As well as being a woman, Billie Stryker is not at all what I had expected. What did I expect? Someone smart and snappy and transatlantic, I suppose. Billie, however, is obviously a native of these parts, a short pudgy person in, I judge, her middle to late thirties. She really is of a remarkable shape, and might have been assembled from a collection of cardboard boxes of varying sizes that were first left out in the rain and then piled soggily any old way one on top of another. The general effect was not improved by the extremely tight jeans she was wearing, and the black polo-necked jumper that made her large head look like a rubber ball set squarely atop all those precariously stacked cartons. She has a tiny sweet face inset amid much surplus flesh, and her wrists are dimpled like a baby’s and look as if they have been tied round with tight loops of thread at the junctures where her hands are attached to, or inserted into, as it might be, the ends of her arms. There was a purple and yellow shadow under her left eye, the remains of what a week or so ago must have been a real shiner—how or where did she come by that, I wonder?

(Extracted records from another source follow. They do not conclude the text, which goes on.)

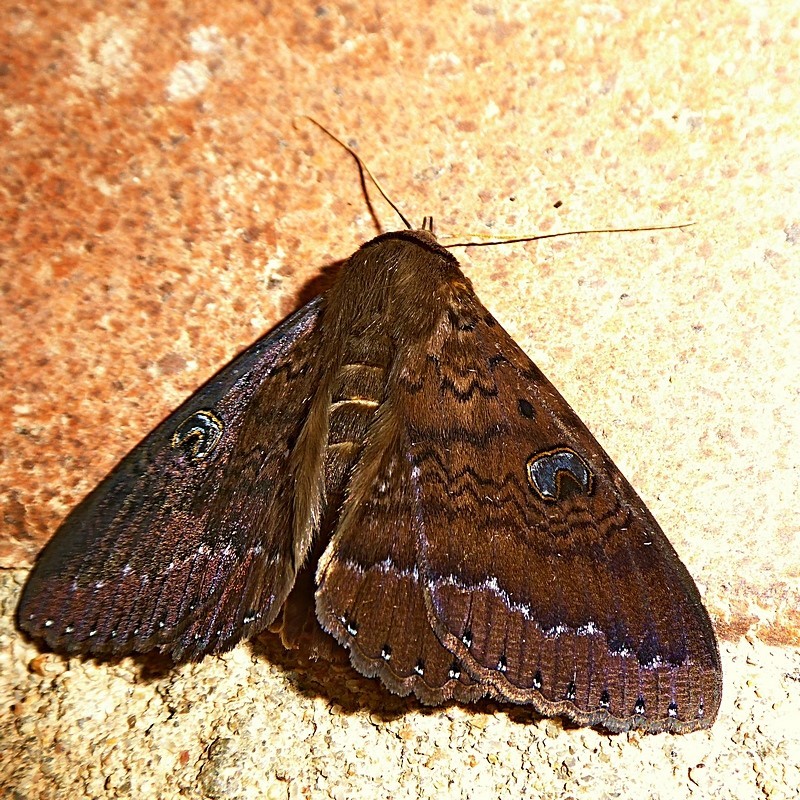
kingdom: Animalia
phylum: Arthropoda
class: Insecta
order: Lepidoptera
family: Erebidae
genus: Dasypodia
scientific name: Dasypodia selenophora
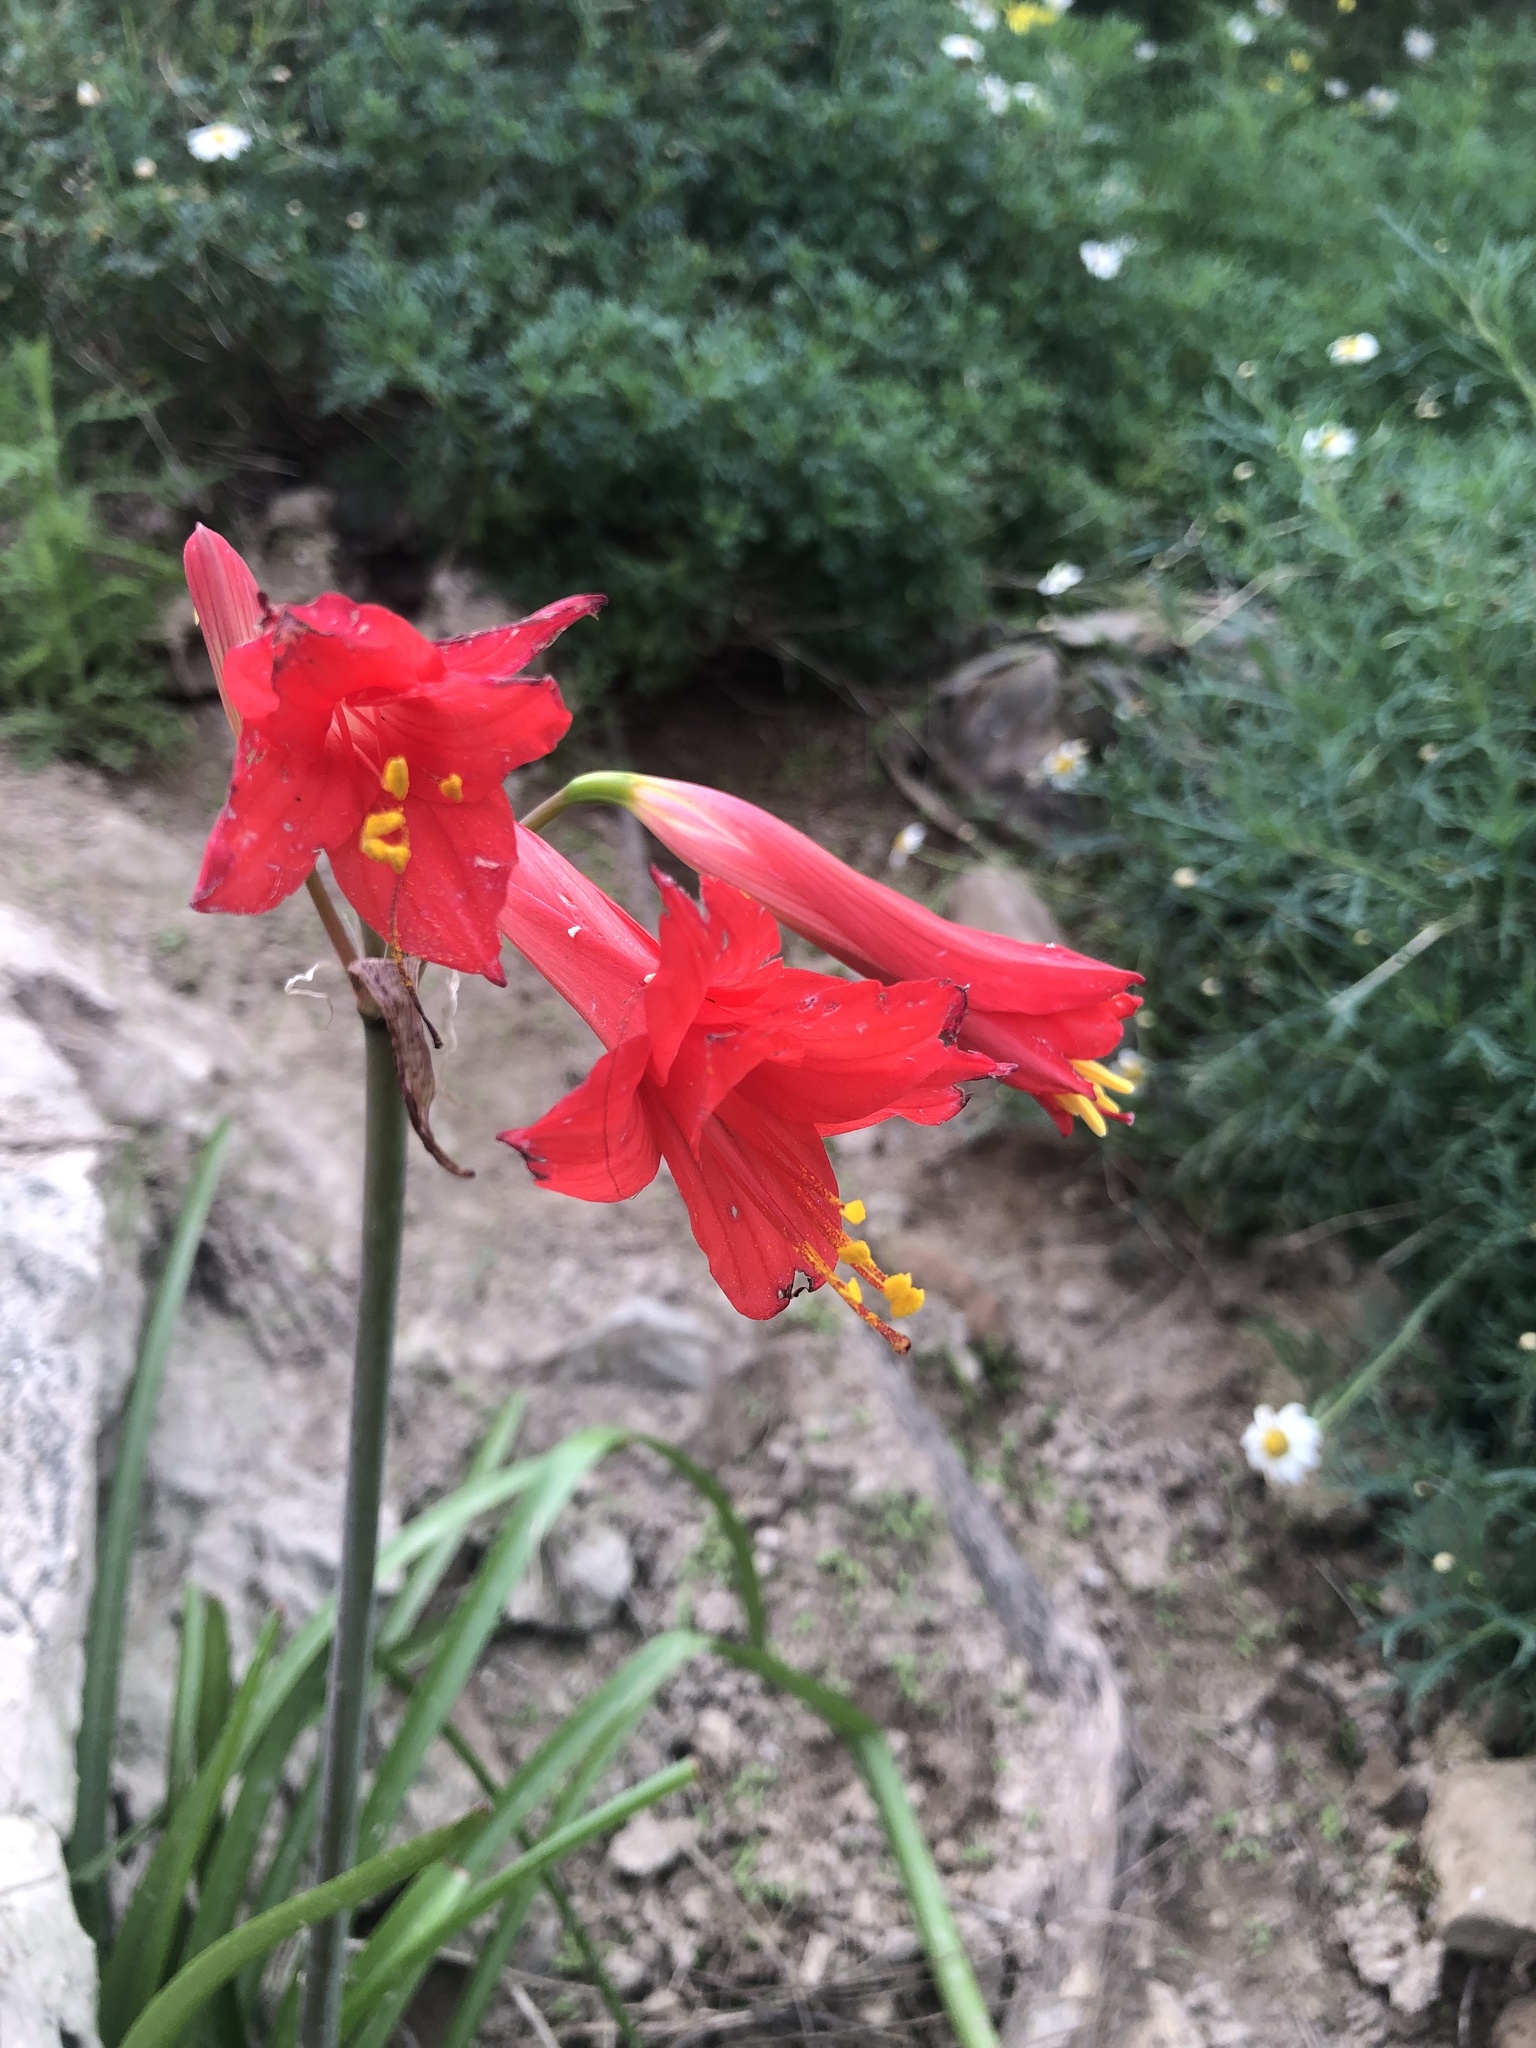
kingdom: Plantae
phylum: Tracheophyta
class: Liliopsida
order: Asparagales
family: Amaryllidaceae
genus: Phycella
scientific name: Phycella cyrtanthoides
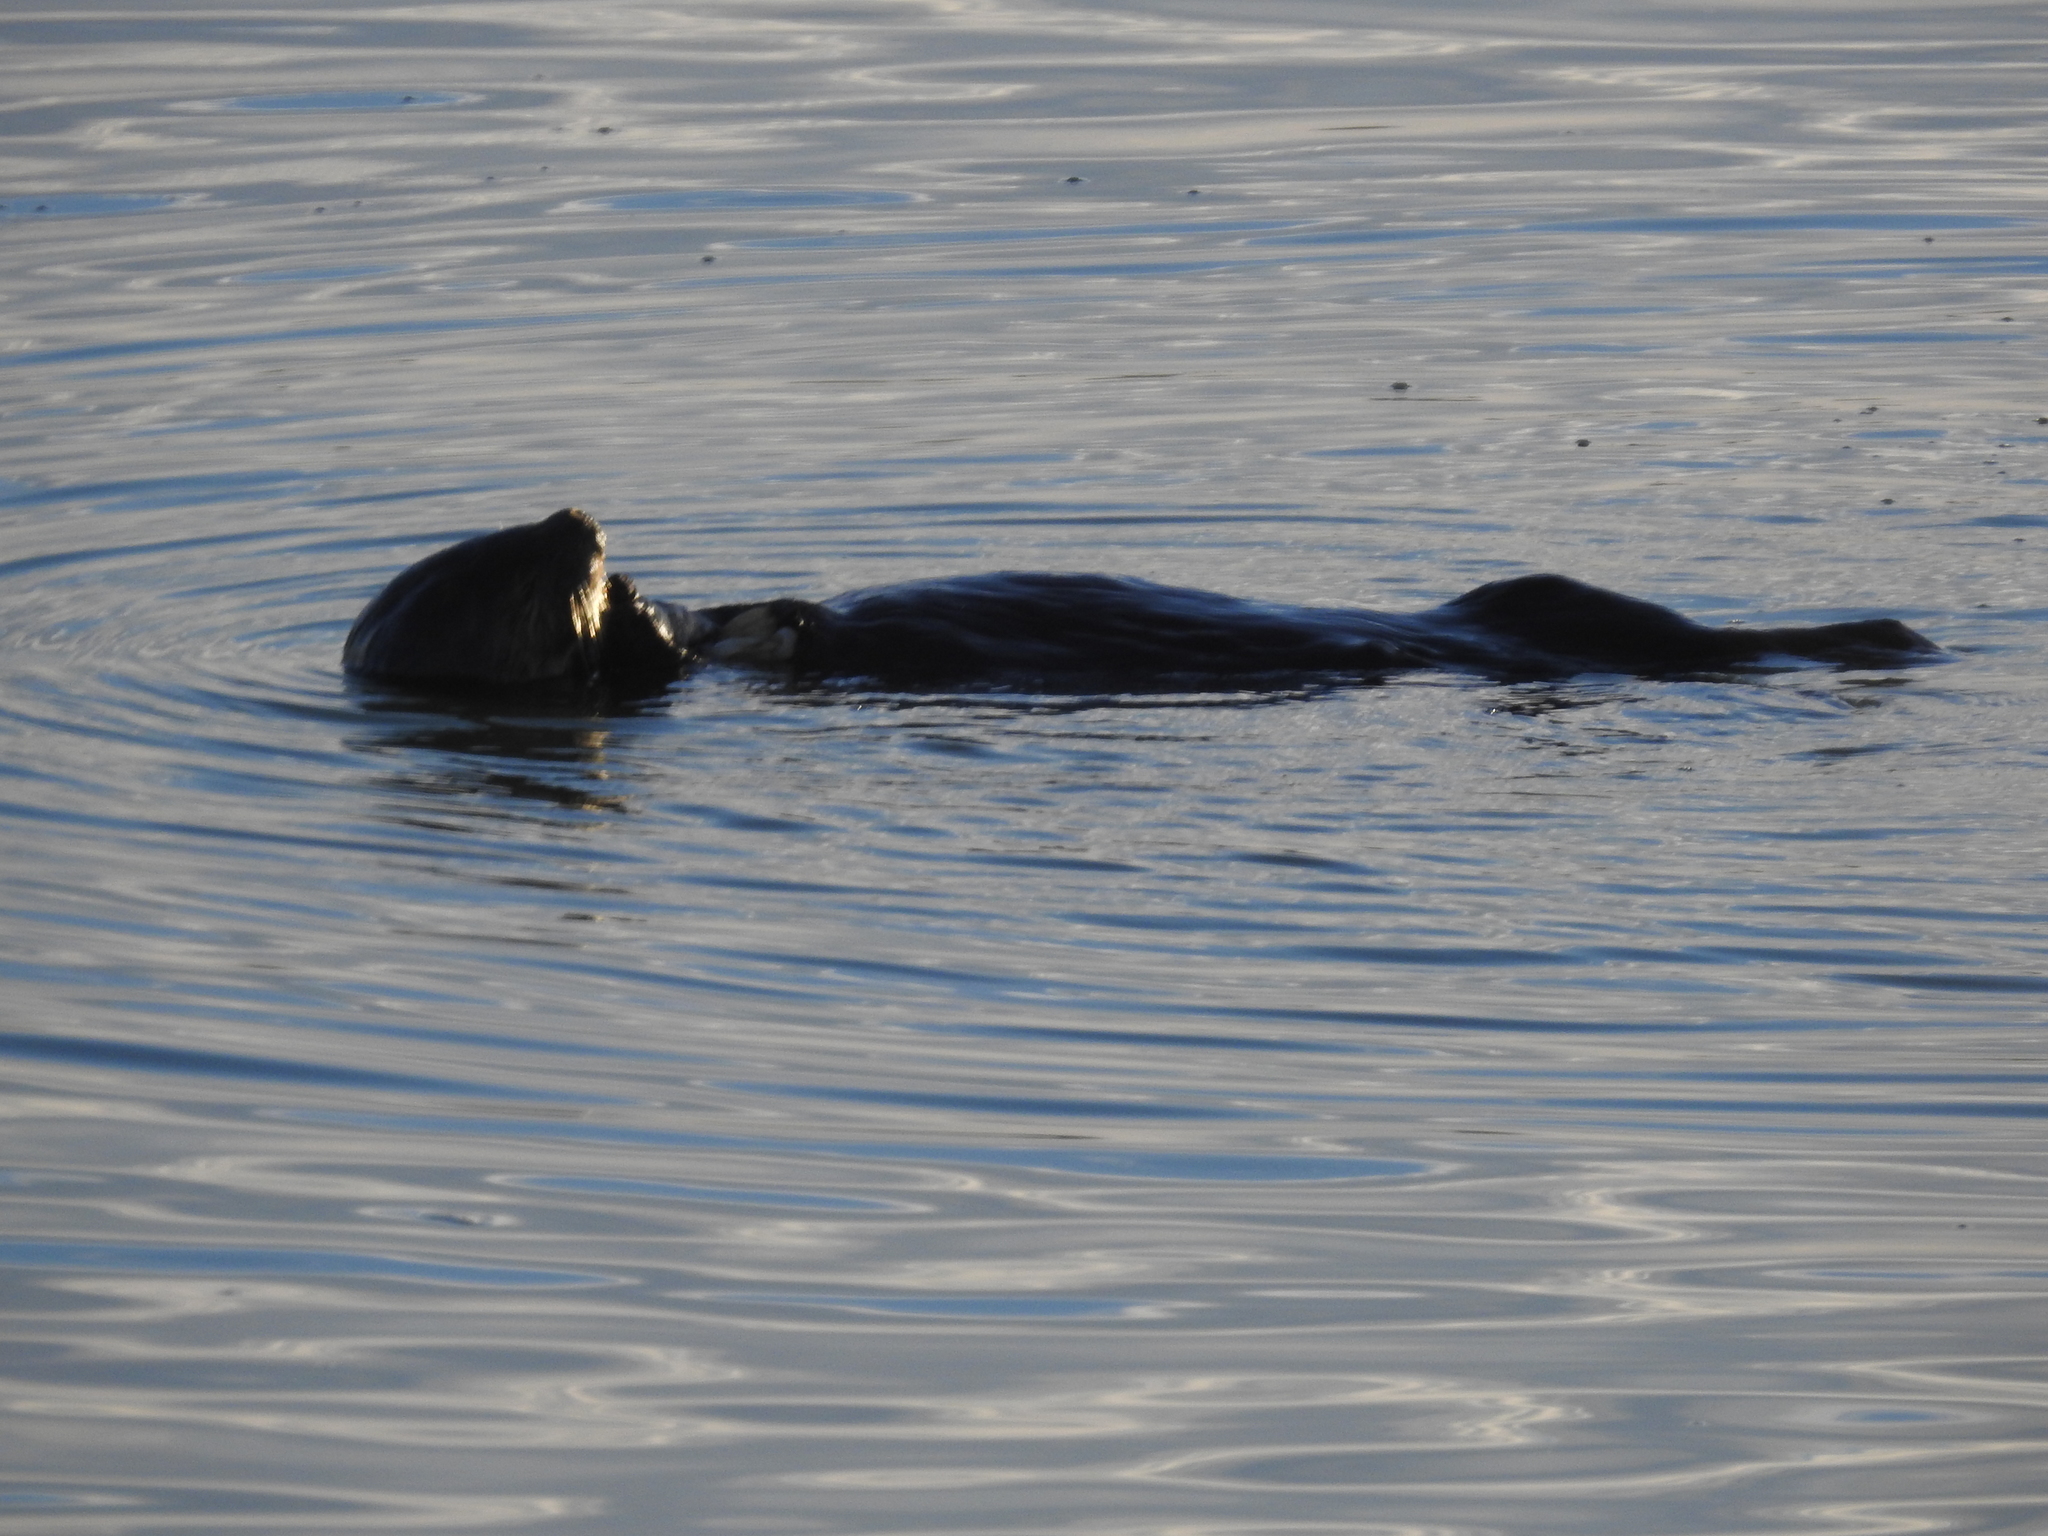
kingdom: Animalia
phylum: Chordata
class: Mammalia
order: Carnivora
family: Mustelidae
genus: Enhydra
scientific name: Enhydra lutris
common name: Sea otter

I wished that Lydia had not brought her up here, for besides the fact that it is my bolthole, the sloped room is small and Billie is not, and as I edged my way around her I felt rather like Alice grown huge and trapped in the White Rabbit’s house. I directed her to the old green armchair that is the only piece of furniture there is space enough for in here, along with my desk that I work at—I call it work—and the antique swivel chair that I sit in. When we moved in first Lydia tried to persuade me to make a proper study for myself in one of the downstairs rooms that are empty—the house is large and there are just the two of us—but I am content up here, and do not mind being cramped, except on occasions such as this, which are extremely rare. Billie Stryker sat there, with a decided but inexplicably forlorn air, twiddling her chubby fingers and panting softly and looking at everything except me. She has a special and slovenly way of inhabiting a chair, seeming to sag from it rather than sit in it, perching herself on the front edge of the cushion with her big knees loosely splayed and her runnered feet turned inwards so that the outer sides of her ankles are resting flat on the floor. I sidled to my desk, smiling and nodding, like a lion-tamer making cautiously towards his chair and pistol, and sat down.